Bellamonte entró en batalla con el vaquero, y Du Bois, por miedo al diablo, huyó de la habitación. El ayuda de cámara puso el grito en el cielo: «¡Auxilio! ¡El diablo! ¡Fantasmas!», gritaba sin parar mientras que su señor se batía con el supuesto asesino, quien, retirándose hacia la puerta, luchaba como los partos19 y con violentos golpetazos de correas y bridas le medía las espaldas y el lomo a nuestro héroe, quien no solo a causa de ello, sino también por sus movimientos de retirada, no lograba alcanzarlo. Finalmente, el demonio y asesino bajó por las escaleras, pasando delante de Du Bois, y el valiente Bellamonte lo persiguió con su espada desenvainada.

Entretanto, los gritos de Du Bois habían atravesado toda la casa. El estruendo anterior había sido escuchado por la vigilante condesa de Villafranca, y por ello permanecía escuchando y observando con gran atención desde su ventana todo lo que ocurría en el patio.

La señora, que se había despertado, había acudido corriendo en camisón al salón en compañía de su sirvienta, cuando justo en ese momento la condesa vio correr por el patio al vaquero con los arreos de los caballos y detrás de él a su enamorado con la espada desenvainada. Este último le gritaba sin parar al primero:

―¡Osado! ¡Asesino! ¡Maldito seas! ¿Dónde están tus compinches? ¡Confiesa! ¿Dónde están? ¡Quiero darles castigo! ¿Dónde está tu señora? ¡La impía! ¡La castigaré!

Y justo en ese momento, su señora, a la que le vinieron a la cabeza todas las aventuras propias de los marqueses de las novelas, alzó sus manos al cielo y exclamó: «¡Ay, marqués!».

18.Según la Teogonía de Hesiodo, Febe era una de las Titánides originales, hija de Urano y Gea, consorte de Ceo –su hermano–, madre de Leto y Asteria, y abuela de Apolo y Artemisa. Habitualmente retratada con una corona de oro, en Las bacantes de Esquilo se le encarga el control del oráculo de Delfos, para otorgárselo posteriormente a su nieto Apolo. Artemisa, en su papel de diosa de la luna, habitualmente recibía el epíteto de Febe. Es por lo tanto una divinidad asociada a la noche y a los cultos oraculares. Por su parte, Iris, hija de Taumante y Electra, es habitualmente asociada en la literatura clásica a Hermes y Hera, a los que sirve como mensajera, siendo a su vez la diosa del arcoiris que anuncia la tregua entre el Olimpo y la tierra tras la tormenta. Renunciamos a intentar reproducir la métrica del original.

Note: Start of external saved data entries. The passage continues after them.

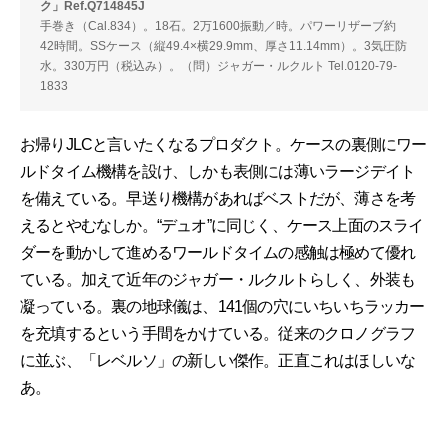
ク」Ref.Q714845J
手巻き（Cal.834）。18石。2万1600振動／時。パワーリザーブ約
42時間。SSケース（縦49.4×横29.9mm、厚さ11.14mm）。3気圧防
水。330万円（税込み）。（問）ジャガー・ルクルト Tel.0120-79-
1833
お帰りJLCと言いたくなるプロダクト。ケースの裏側にワー
ルドタイム機構を設け、しかも表側には薄いラージデイト
を備えている。早送り機構があればベストだが、薄さを考
えるとやむなしか。“デュオ”に同じく、ケース上面のスライ
ダーを動かして進めるワールドタイムの感触は極めて優れ
ている。加えて近年のジャガー・ルクルトらしく、外装も
凝っている。裏の地球儀は、141個の穴にいちいちラッカー
を充填するという手間をかけている。従来のクロノグラフ
に並ぶ、「レベルソ」の新しい傑作。正直これはほしいな
あ。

19.Referencia a los partos, pueblo asentado en la región histórica de Partia, al noreste de la actual Irán. La región fue subyugada por los medos y por el posterior imperio aqueménida de Ciro el Grande en el siglo VI a.C. En el siglo IV a.C., tras la conquista de Alejandro Magno, sería incorporada al imperio seléucida, el estado helenístico sucesor del imperio del macedonio.